[Work to be completed]
Please copy every line of the listing below word for word, leaving the pictures out of your answer.

[Records excerpted from a collection]
— Begin —

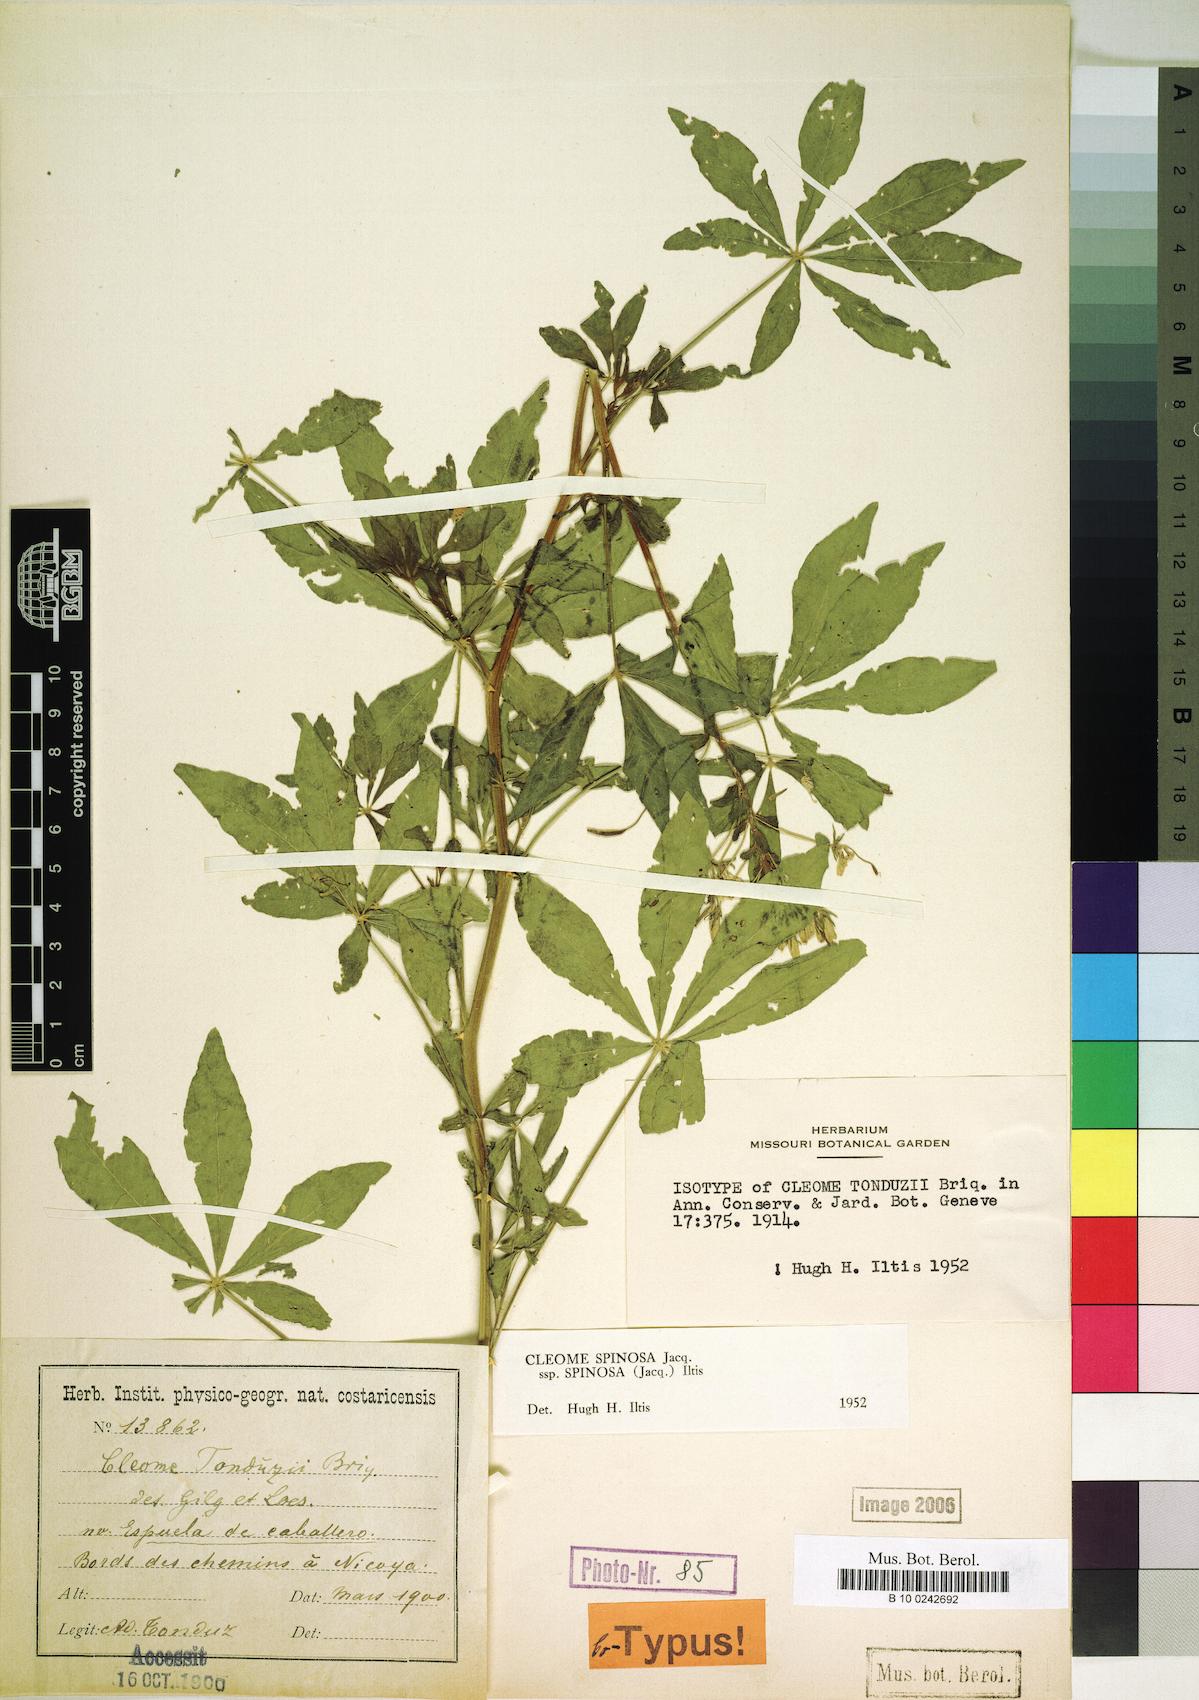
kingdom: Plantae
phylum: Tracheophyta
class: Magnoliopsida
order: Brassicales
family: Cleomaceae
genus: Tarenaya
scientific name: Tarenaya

— End —

[Result]
kingdom: Plantae
phylum: Tracheophyta
class: Magnoliopsida
order: Brassicales
family: Cleomaceae
genus: Tarenaya
scientific name: Tarenaya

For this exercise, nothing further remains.